Junagadh was a landlocked former princely State whose Muslim ruler first said he would accede to India, but later, under the influence of the new dewan, Sir Shahnawaz Bhutto (father of late Pakistan Prime Minister Zulfikar Ali Bhutto), suddenly opted for Pakistan. This was despite the lack of geographical contiguity with Pakistan and the fact that the Hindu majority wanted to join India.

This decision enraged the neighbouring princely states in Kathiawar as several enclaves of their territories lay within the main Junagadh boundary, and all princely states together formed a compact geographic and socio-economic unit. These princely states had already acceded to India; they and the inhabitants of Junagadh appealed to the Government of India to step in.

Junagadh had three principalities – Manavadar, Mangrol and Babriawad.

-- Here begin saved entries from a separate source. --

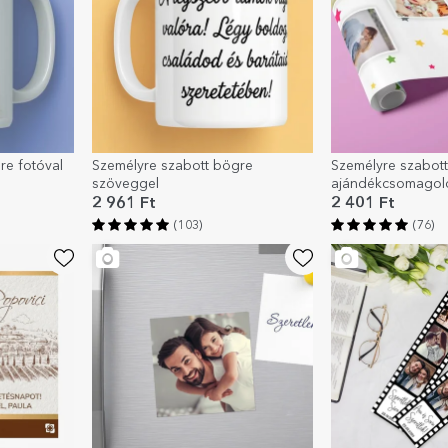
re fotóval
Személyre szabott bögre
Személyre szabott
szöveggel
ajándékcsomagoló
fotóval, színes csi
2 961 Ft
2 401 Ft
díszített háttérrel
(103)
(76)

The latter two broke away from the Nawab and acceded to India. India then sent an infantry brigade to protect Mangrol, even as the people of Junagadh rose against the Nawab and created a provisional government which repudiated the accession to Pakistan and was helped by the Indian Army to accede to India. Nawab Muhammad Mahabat Khanji III fled to Karachi and Sardar Patel ordered the annexation of Junagadh along with its three principalities. Junagadh joined India on 9 November 1947. In December a plebiscite was conducted and an overwhelming 99 per cent of the people voted for India.

Manavadar was one of the principalities of Junagadh. In August 1947, its ruler, Nawab Ghulam Moinuddin Khanji, acceded to Pakistan along with his cousin, the Nawab of Junagadh. This was resented by the Hindu population which revolved and he fled to Karachi with his family. Indian police entered the State ten days later, an administrator was appointed and a referendum organised. Thereafter, it too joined India. Pakistan, however, officially continued to recognise the old ruler until his death in 2003.

Now, possibly to exacerbate sentiments over Jammu and Kashmir, Pakistan has started showing Manavadar and Junagadh in its physical maps, though not in its administrative maps. If New Delhi fails to lodge an official protest and seek rectification of the maps, it is only a matter of time before third nations like China begin to show Junagadh and Manavadar as Pakistani enclaves within the territorial boundaries of India.

It is pertinent that Junagadh has an opening to the Arabian Sea, and the erstwhile Nawab had justified his accession saying that the state was contiguous to Pakistan ‘by sea’. In November 2008, Pakistani terrorists took the sea route from Karachi to enter Mumbai and wreak havoc on the city and its hapless denizens.